Horror is the kind of comfort you find in the middle of the night when the world is silent, and you can let your fears breathe. It gives you the space to allow them in, to sit with you without the weight of the consequences. We find solace in remembering moments in our past, reflecting on times when we felt safe and in control because we had someone else taking care of us. The blood spatter, demons, stalking killers and ghosts that haunt us are just reflections of the chaos inside of us—they serve us as a reminder that we’ve all been through hell, and somehow made it out alive. Your pain is real, and horror says it's okay to feel it. It’s okay that bad things happened to you, because bad things happen to all of us, and we’re all sitting here together watching them play out on screen, silently talking about the core of it while we marvel at soundtracks and cinematography, set designs and costumes. It’s holding the hand of someone you love, and they're whispering “I see you” even when your world feels like you’re falling apart.

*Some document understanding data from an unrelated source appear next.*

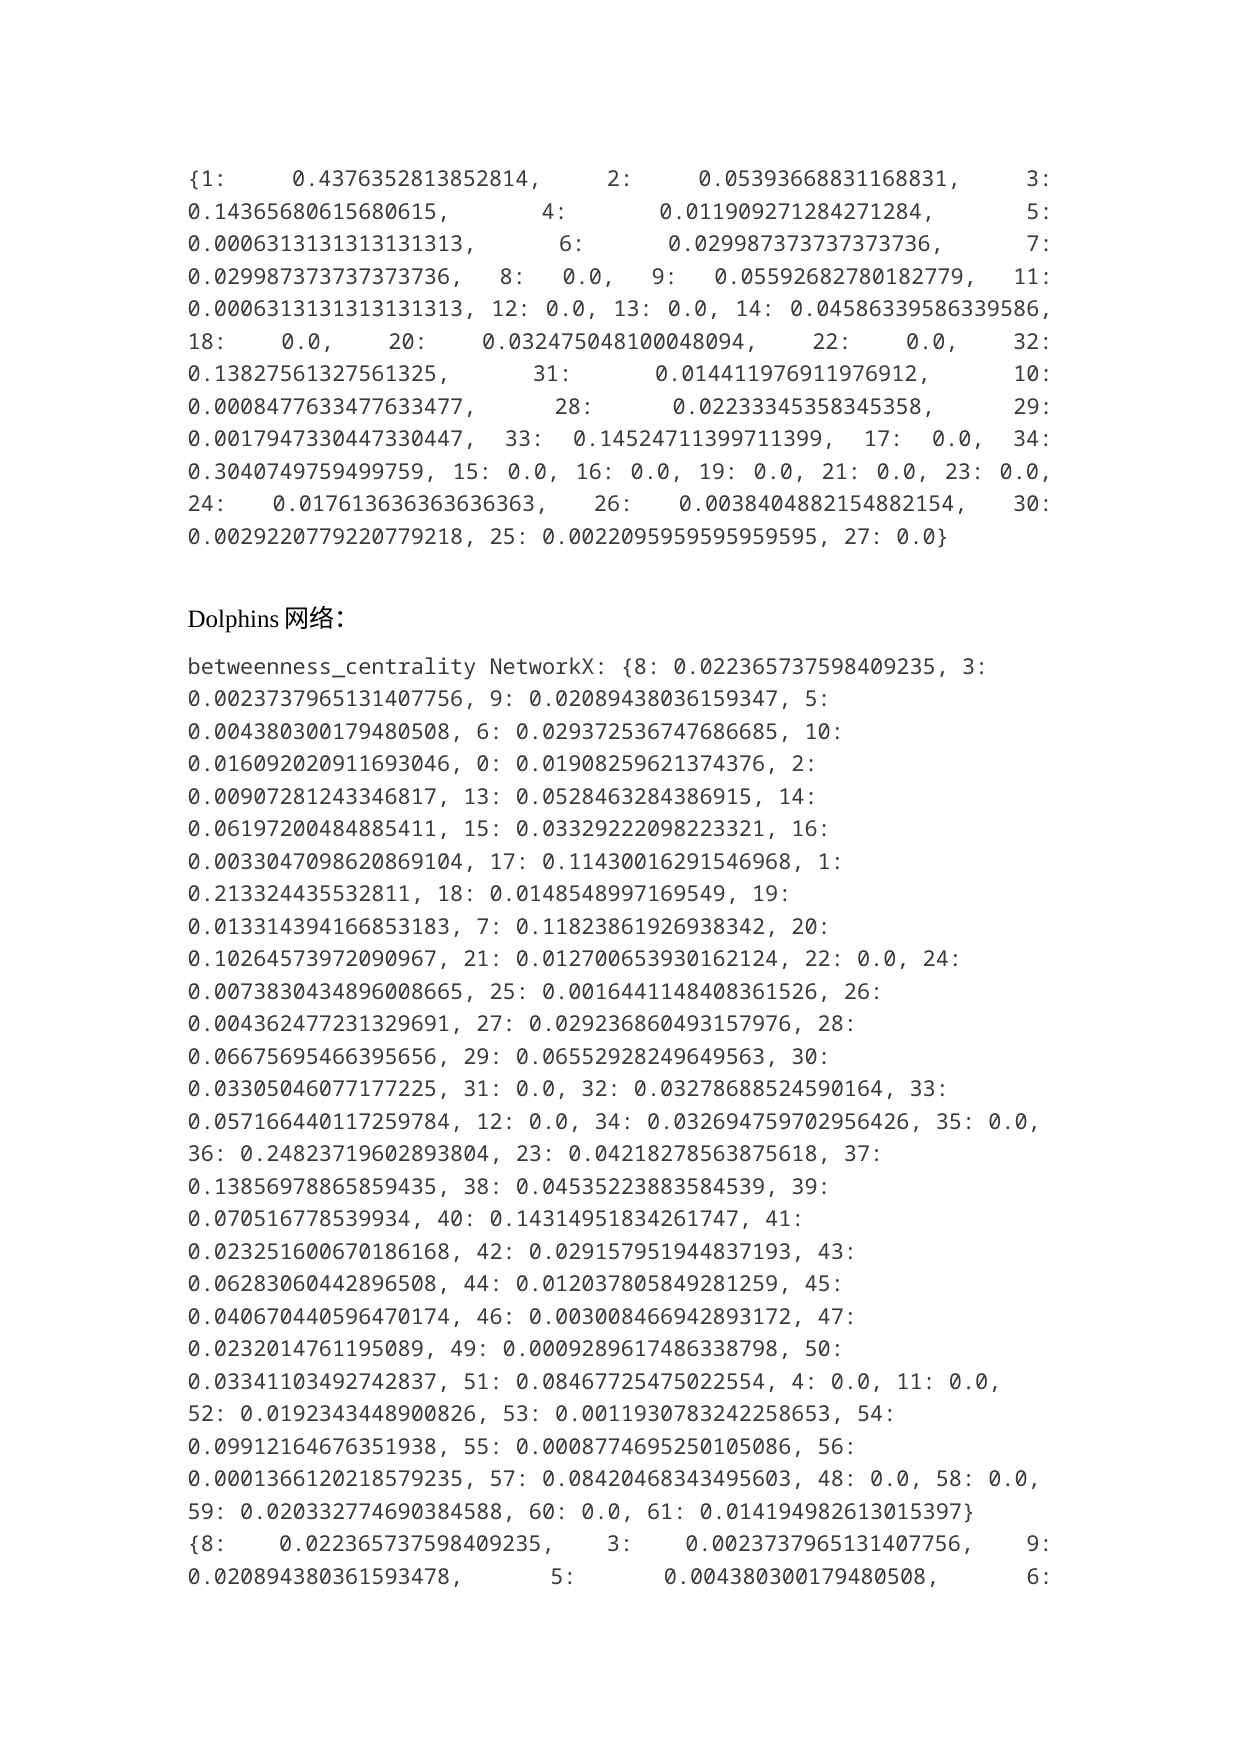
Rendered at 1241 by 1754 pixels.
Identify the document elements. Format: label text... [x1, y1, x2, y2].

text {1: 0.4376352813852814, 2: 0.05393668831168831, 3: 0.14365680615680615, 4: 0.011909271284271284, 5: 0.0006313131313131313, 6: 0.029987373737373736, 7: 0.029987373737373736, 8: 0.0, 9: 0.05592682780182779, 11: 0.0006313131313131313, 12: 0.0, 13: 0.0, 14: 0.04586339586339586, 18: 0.0, 20: 0.032475048100048094, 22: 0.0, 32: 0.13827561327561325, 31: 0.014411976911976912, 10: 0.0008477633477633477, 28: 0.02233345358345358, 29: 0.0017947330447330447, 33: 0.14524711399711399, 17: 0.0, 34: 0.3040749759499759, 15: 0.0, 16: 0.0, 19: 0.0, 21: 0.0, 23: 0.0, 24: 0.017613636363636363, 26: 0.0038404882154882154, 30: 0.0029220779220779218, 25: 0.0022095959595959595, 27: 0.0} [187, 162, 1053, 552]
text Dolphins网络： [187, 584, 1053, 649]
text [187, 1527, 1053, 1592]
text betweenness_centrality NetworkX: {8: 0.022365737598409235, 3: 0.0023737965131407756, 9: 0.02089438036159347, 5: 0.004380300179480508, 6: 0.029372536747686685, 10: 0.016092020911693046, 0: 0.01908259621374376, 2: 0.00907281243346817, 13: 0.0528463284386915, 14: 0.06197200484885411, 15: 0.03329222098223321, 16: 0.0033047098620869104, 17: 0.11430016291546968, 1: 0.213324435532811, 18: 0.0148548997169549, 19: 0.013314394166853183, 7: 0.11823861926938342, 20: 0.10264573972090967, 21: 0.012700653930162124, 22: 0.0, 24: 0.0073830434896008665, 25: 0.0016441148408361526, 26: 0.004362477231329691, 27: 0.029236860493157976, 28: 0.06675695466395656, 29: 0.06552928249649563, 30: 0.03305046077177225, 31: 0.0, 32: 0.03278688524590164, 33: 0.057166440117259784, 12: 0.0, 34: 0.032694759702956426, 35: 0.0, 36: 0.24823719602893804, 23: 0.04218278563875618, 37: 0.13856978865859435, 38: 0.04535223883584539, 39: 0.070516778539934, 40: 0.14314951834261747, 41: 0.023251600670186168, 42: 0.029157951944837193, 43: 0.06283060442896508, 44: 0.012037805849281259, 45: 0.040670440596470174, 46: 0.003008466942893172, 47: 0.0232014761195089, 49: 0.0009289617486338798, 50: 0.03341103492742837, 51: 0.08467725475022554, 4: 0.0, 11: 0.0, 52: 0.0192343448900826, 53: 0.0011930783242258653, 54: 0.09912164676351938, 55: 0.0008774695250105086, 56: 0.0001366120218579235, 57: 0.08420468343495603, 48: 0.0, 58: 0.0, 59: 0.020332774690384588, 60: 0.0, 61: 0.014194982613015397} [187, 649, 1053, 1527]
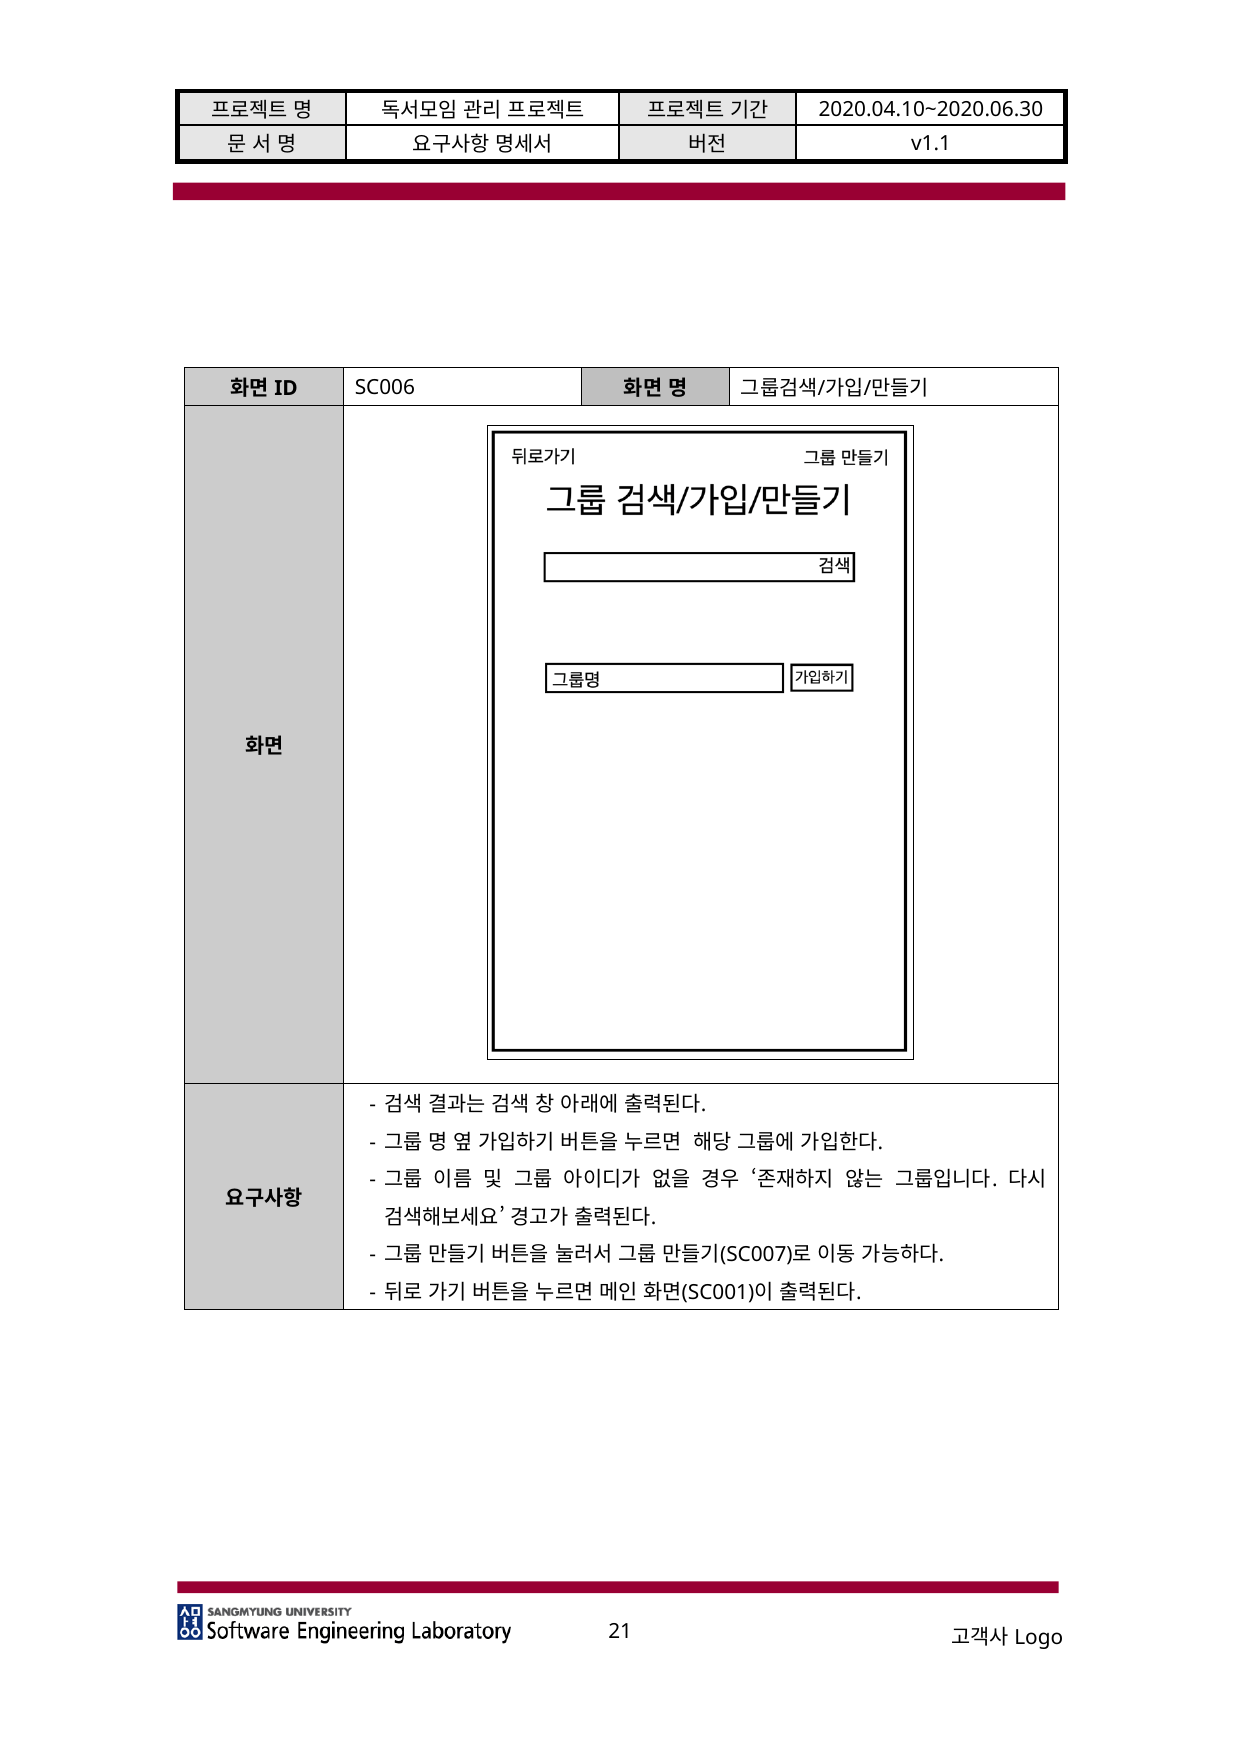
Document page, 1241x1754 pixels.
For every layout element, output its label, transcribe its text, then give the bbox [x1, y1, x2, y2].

table_cell 화면 [185, 406, 343, 1083]
table_header 화면 명 [582, 368, 729, 405]
table_header SC006 [344, 368, 581, 405]
picture [488, 426, 913, 1059]
table_cell [344, 406, 1058, 1083]
table_header 그룹검색/가입/만들기 [730, 368, 1058, 405]
table_cell 요구사항 [185, 1084, 343, 1309]
table_header 화면 ID [185, 368, 343, 405]
table_cell 검색 결과는 검색 창 아래에 출력된다. 그룹 명 옆 가입하기 버튼을 누르면 해당 그룹에 가입한다. 그룹 이름 및 그룹 아이디가 없을 경우 ‘존재하지 않는 그룹입니다. 다시 검색해보세요’ 경고가 출력된다. 그룹 만들기 버튼을 눌러서 그룹 만들기(SC007)로 이동 가능하다. 뒤로 가기 버튼을 누르면 메인 화면(SC001)이 출력된다. [344, 1084, 1058, 1309]
picture [177, 1604, 515, 1645]
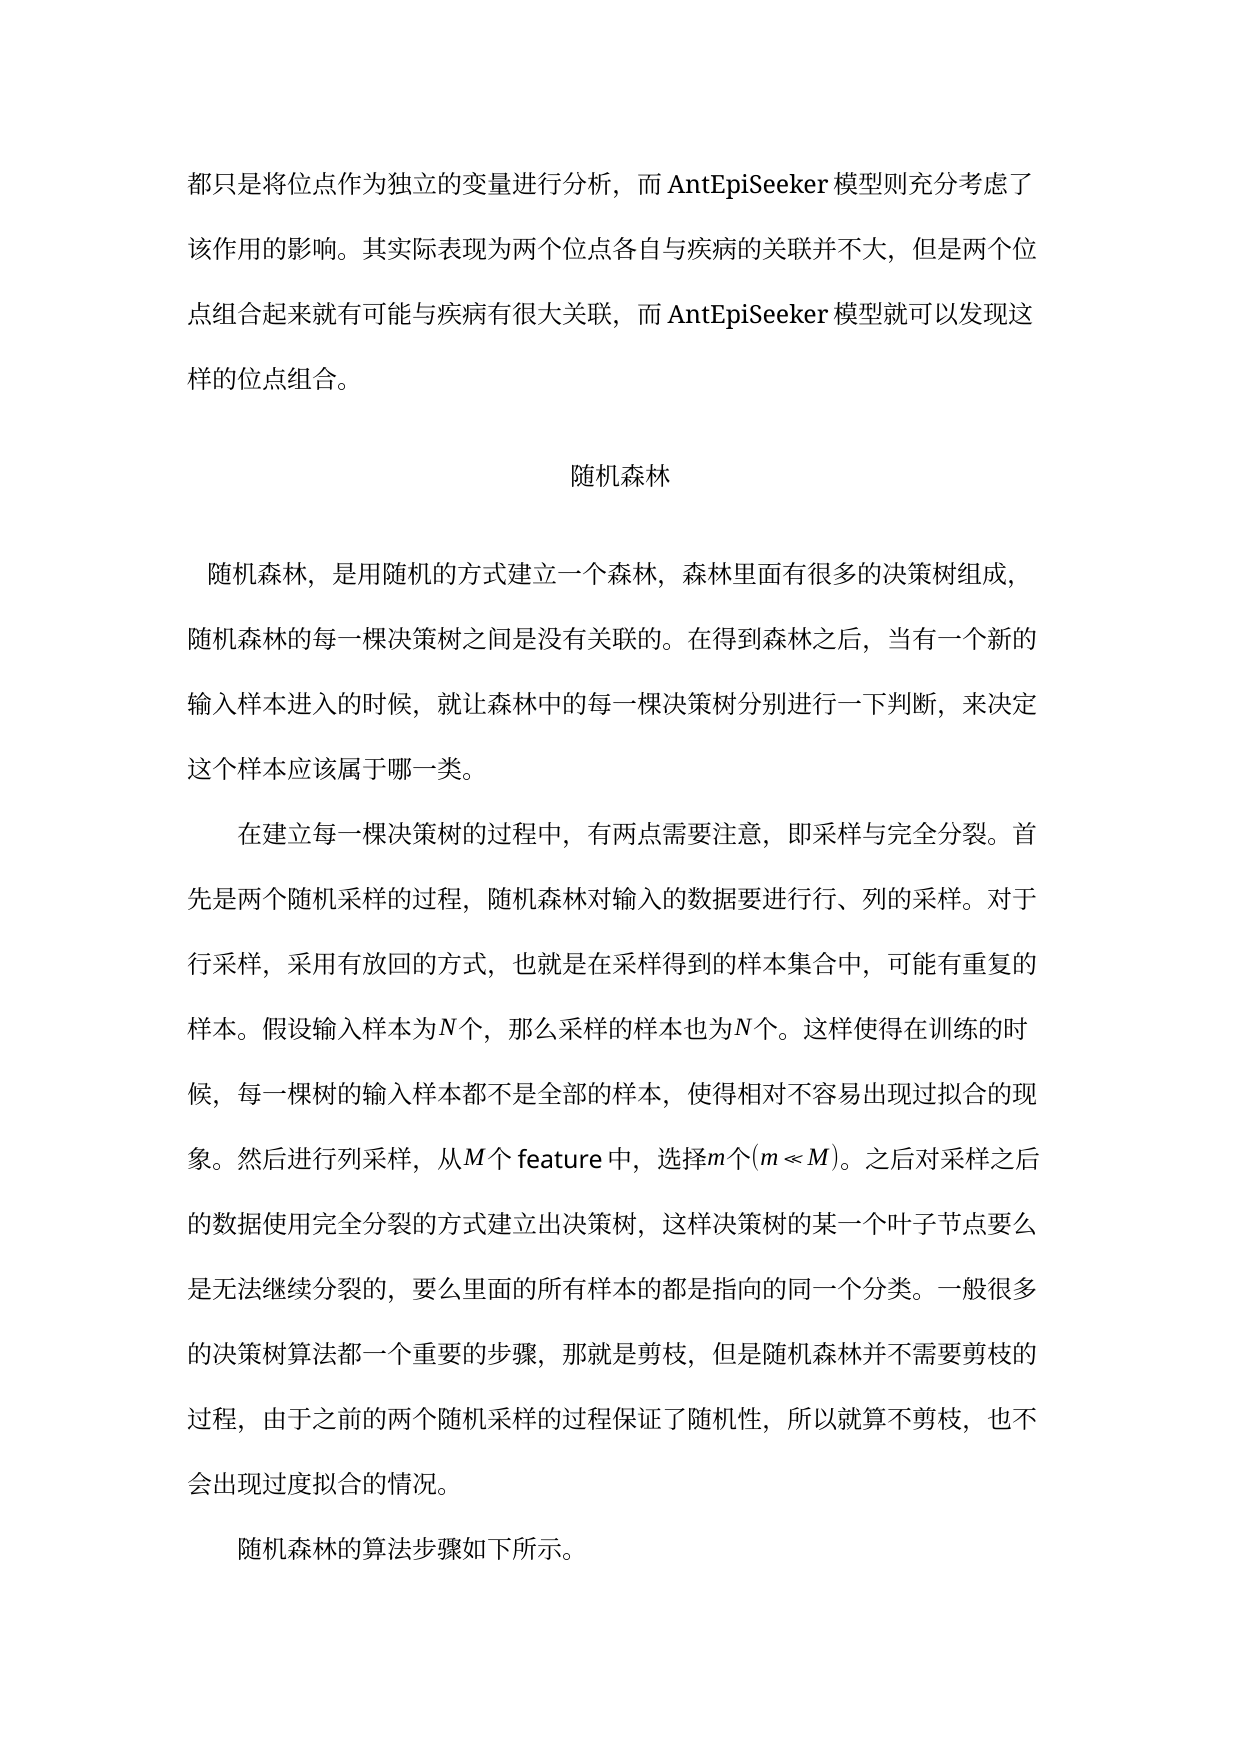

Perhaps there’s no definite answer to why horror movies feel like they’re squeezing us in trying times. They provide us with a safety net, but there’s no promise in it. Maybe we don’t need an explanation to justify why we feel secure while watching it. We can just let it pull us toward the darkness without a reason or purpose. It doesn’t need to be solved, just as grief doesn't need to be neatly processed, just as fear does not need to be eradicated.
Each level of comfort is coated in personal reasons; they are movies that connect us to the losses in our lives, trials, mistakes, and heartbreaks. ‘Hostel’ could allow someone to rage after losing a parent, the perfect family in ‘Poltergeist’ could be a wish for someone who grew up in a broken home. ‘The Shining’ could simply remind us of a better time. Maybe it’s all surface-level, or maybe we just need beautiful, surreal images and incredible scores to comfort our souls.
Pretty little movies with gorgeous sets that allow us to escape. Wishes for love that crosses oceans of time. Wandering manors in Victorian gowns.
We are shaped by the ghosts we carry, and what haunts one person to the bone might bring a strange sense of peace to another. Horror feels like home because it doesn't demand resolution. It’s messy, it lingers. It’s a little girl wrapped up in her mom's cozy bed, no longer fearing the monster but facing it. Then it’s done, the credits roll, and you can walk away, your heart palpitating, but knowing you will be okay.